Cinsel istismara uğrayan çocuğun bu olaya tepkisinin, cinsel istismarın şiddetine, türüne, ortaya çıkma sıklığına ve yaşına göre değişmekte olduğunu belirten TERAPİDER Üyesi Psikolog Gül KIR da açıklamasında; “Cinsel istismara uğrayan çocuklarda, kısa ve uzun vadede, başta psikosomatik rahatsızlıklar olmak üzere çeşitli tıbbi ve psikolojik rahatsızlıklar ortaya çıkmaktadır. Cinsel istismara uğrayan çocuklarda ilerleyen dönemlerde; kaygı bozuklukları, depresyon, intihar düşüncesi veya alışılmadık tarzda korku, kızgınlık, huzursuzluk, düşmanlık ya da saldırgan hareketler, davranış bozuklukları gibi psikolojik belirtiler görülebilir. Yaşına uygun olmayan bir şekilde cinsel davranışlar hakkında detaylı bilgi, yaşam rutinlerinde değişim, erken yaşlarda hamile kalarak fiziksel sağlıklarının bozulmasına neden olan pek çok yaşamsal sorun ortaya çıkabilir. Bunun yanında, okula gösterdiği gayrette azalma ve notlarında düşüş, okul ödevlerine yoğunlaşmada güçlük, okul aktivitelerine ilginin aniden azalması, okuldan erken dönme gibi okulla alakalı negatif belirtilere de sıkça rastlanmaktadır.

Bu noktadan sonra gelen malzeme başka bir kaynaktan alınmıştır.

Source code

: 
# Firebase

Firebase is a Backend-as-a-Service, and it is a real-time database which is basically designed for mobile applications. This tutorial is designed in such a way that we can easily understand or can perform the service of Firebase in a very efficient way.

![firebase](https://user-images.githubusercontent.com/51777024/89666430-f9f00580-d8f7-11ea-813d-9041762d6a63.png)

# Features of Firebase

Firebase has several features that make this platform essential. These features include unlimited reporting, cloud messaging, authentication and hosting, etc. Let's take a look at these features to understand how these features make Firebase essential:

Bu belirtilere ek olarak üzerini giyinip çıkarırken sorun çıkarma, bulunduğu gelişim dönemine uygun olmayan davranışlar (parmak emme, yatak ıslatma, bebek konuşması, anneye daha fazla yapışık olma) gösterme, kâbuslar görme, başka insanlara yaklaşamama, durduk yerde ağlama nöbetleri, mükemmeliyetçilik, aşırı utanç, suçluluk ifadesi, karın ağrısı ve baş ağrılarında artış, evden kaçma gibi sıkıntılar da görülebilmektedir. Cinsel istismara uğrayan çocukların hepsi bu belirtileri gösterecek diye bir durum söz konusu olmamakla birlikte, bu belirtilerden birkaçı varsa ebeveynler ve diğer bakım verenler çocuğu dikkatle gözlemlemelidir.” dedi.